# Action item:
Your job is to return each record exactly, minus any pictures.
#### Data to examine ####
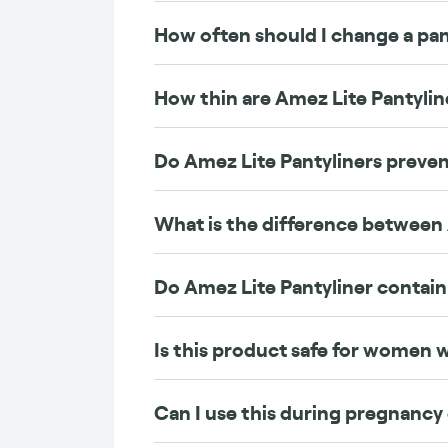
How often should I change a pan
How thin are Amez Lite Pantylin
Do Amez Lite Pantyliners preven
What is the difference between
Do Amez Lite Pantyliner contain
Is this product safe for women
Can I use this during pregnancy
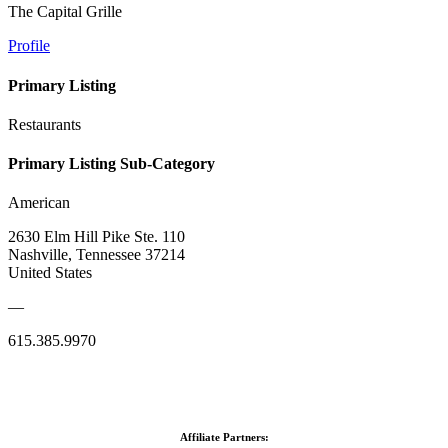
The Capital Grille
Profile
Primary Listing
Restaurants
Primary Listing Sub-Category
American
2630 Elm Hill Pike Ste. 110
Nashville, Tennessee 37214
United States
—
615.385.9970
Affiliate Partners:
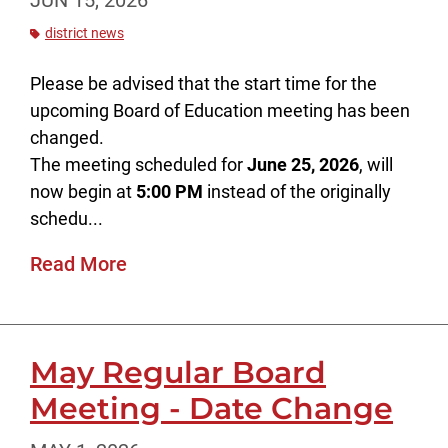
JUN 15, 2026
district news
Please be advised that the start time for the
upcoming Board of Education meeting has been
changed.
The meeting scheduled for
June 25, 2026
, will
now begin at
5:00 PM
instead of the originally
schedu...
Read More
May Regular Board
Meeting - Date Change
####
# Exercise result:
How often should I change a pan
How thin are Amez Lite Pantylin
Do Amez Lite Pantyliners preven
What is the difference between
Do Amez Lite Pantyliner contain
Is this product safe for women
Can I use this during pregnancy
The Capital Grille
Profile
Primary Listing
Restaurants
Primary Listing Sub-Category
American
2630 Elm Hill Pike Ste. 110
Nashville, Tennessee 37214
United States
—
615.385.9970
Affiliate Partners:
JUN 15, 2026
district news
Please be advised that the start time for the
upcoming Board of Education meeting has been
changed.
The meeting scheduled for
June 25, 2026
, will
now begin at
5:00 PM
instead of the originally
schedu...
Read More
May Regular Board
Meeting - Date Change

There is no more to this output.